● Prompt
Restate all entries exactly.

== Segment start ==

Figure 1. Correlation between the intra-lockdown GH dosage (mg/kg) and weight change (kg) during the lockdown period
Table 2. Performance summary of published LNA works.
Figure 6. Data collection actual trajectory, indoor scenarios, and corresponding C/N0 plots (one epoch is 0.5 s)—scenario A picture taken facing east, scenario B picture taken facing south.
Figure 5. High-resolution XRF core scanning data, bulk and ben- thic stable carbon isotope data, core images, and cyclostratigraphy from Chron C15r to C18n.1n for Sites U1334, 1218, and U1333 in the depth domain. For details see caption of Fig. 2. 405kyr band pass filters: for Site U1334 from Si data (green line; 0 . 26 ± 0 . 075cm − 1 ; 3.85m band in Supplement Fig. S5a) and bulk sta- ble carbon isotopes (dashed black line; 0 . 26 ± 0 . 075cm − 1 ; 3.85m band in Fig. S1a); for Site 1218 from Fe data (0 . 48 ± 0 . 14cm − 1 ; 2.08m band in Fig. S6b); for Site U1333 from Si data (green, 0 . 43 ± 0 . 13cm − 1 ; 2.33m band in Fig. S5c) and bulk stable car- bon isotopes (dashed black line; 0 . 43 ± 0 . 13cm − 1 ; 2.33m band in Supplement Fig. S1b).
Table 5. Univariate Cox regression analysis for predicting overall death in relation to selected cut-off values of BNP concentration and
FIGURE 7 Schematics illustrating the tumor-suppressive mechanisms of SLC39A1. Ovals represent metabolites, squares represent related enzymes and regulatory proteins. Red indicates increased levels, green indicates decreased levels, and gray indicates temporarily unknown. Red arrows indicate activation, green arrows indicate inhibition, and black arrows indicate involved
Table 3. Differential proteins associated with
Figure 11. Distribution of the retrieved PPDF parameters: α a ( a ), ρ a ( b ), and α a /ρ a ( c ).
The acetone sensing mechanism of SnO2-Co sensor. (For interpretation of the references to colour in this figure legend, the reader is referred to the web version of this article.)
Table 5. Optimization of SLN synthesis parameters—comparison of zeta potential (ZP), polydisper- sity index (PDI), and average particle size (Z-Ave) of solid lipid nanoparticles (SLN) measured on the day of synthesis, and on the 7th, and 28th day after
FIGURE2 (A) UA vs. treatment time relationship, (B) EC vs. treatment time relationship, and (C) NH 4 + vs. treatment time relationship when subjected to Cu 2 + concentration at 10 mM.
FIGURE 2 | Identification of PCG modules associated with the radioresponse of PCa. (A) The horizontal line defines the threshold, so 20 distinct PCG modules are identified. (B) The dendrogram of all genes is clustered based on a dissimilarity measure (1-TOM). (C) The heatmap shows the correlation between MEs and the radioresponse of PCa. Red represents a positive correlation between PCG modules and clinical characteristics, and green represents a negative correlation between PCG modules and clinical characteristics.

== Segment end ==

● Answer to the exercise
Figure 1. Correlation between the intra-lockdown GH dosage (mg/kg) and weight change (kg) during the lockdown period
Table 2. Performance summary of published LNA works.
Figure 6. Data collection actual trajectory, indoor scenarios, and corresponding C/N0 plots (one epoch is 0.5 s)—scenario A picture taken facing east, scenario B picture taken facing south.
Figure 5. High-resolution XRF core scanning data, bulk and ben- thic stable carbon isotope data, core images, and cyclostratigraphy from Chron C15r to C18n.1n for Sites U1334, 1218, and U1333 in the depth domain. For details see caption of Fig. 2. 405kyr band pass filters: for Site U1334 from Si data (green line; 0 . 26 ± 0 . 075cm − 1 ; 3.85m band in Supplement Fig. S5a) and bulk sta- ble carbon isotopes (dashed black line; 0 . 26 ± 0 . 075cm − 1 ; 3.85m band in Fig. S1a); for Site 1218 from Fe data (0 . 48 ± 0 . 14cm − 1 ; 2.08m band in Fig. S6b); for Site U1333 from Si data (green, 0 . 43 ± 0 . 13cm − 1 ; 2.33m band in Fig. S5c) and bulk stable car- bon isotopes (dashed black line; 0 . 43 ± 0 . 13cm − 1 ; 2.33m band in Supplement Fig. S1b).
Table 5. Univariate Cox regression analysis for predicting overall death in relation to selected cut-off values of BNP concentration and
FIGURE 7 Schematics illustrating the tumor-suppressive mechanisms of SLC39A1. Ovals represent metabolites, squares represent related enzymes and regulatory proteins. Red indicates increased levels, green indicates decreased levels, and gray indicates temporarily unknown. Red arrows indicate activation, green arrows indicate inhibition, and black arrows indicate involved
Table 3. Differential proteins associated with
Figure 11. Distribution of the retrieved PPDF parameters: α a ( a ), ρ a ( b ), and α a /ρ a ( c ).
The acetone sensing mechanism of SnO2-Co sensor. (For interpretation of the references to colour in this figure legend, the reader is referred to the web version of this article.)
Table 5. Optimization of SLN synthesis parameters—comparison of zeta potential (ZP), polydisper- sity index (PDI), and average particle size (Z-Ave) of solid lipid nanoparticles (SLN) measured on the day of synthesis, and on the 7th, and 28th day after
FIGURE2 (A) UA vs. treatment time relationship, (B) EC vs. treatment time relationship, and (C) NH 4 + vs. treatment time relationship when subjected to Cu 2 + concentration at 10 mM.
FIGURE 2 | Identification of PCG modules associated with the radioresponse of PCa. (A) The horizontal line defines the threshold, so 20 distinct PCG modules are identified. (B) The dendrogram of all genes is clustered based on a dissimilarity measure (1-TOM). (C) The heatmap shows the correlation between MEs and the radioresponse of PCa. Red represents a positive correlation between PCG modules and clinical characteristics, and green represents a negative correlation between PCG modules and clinical characteristics.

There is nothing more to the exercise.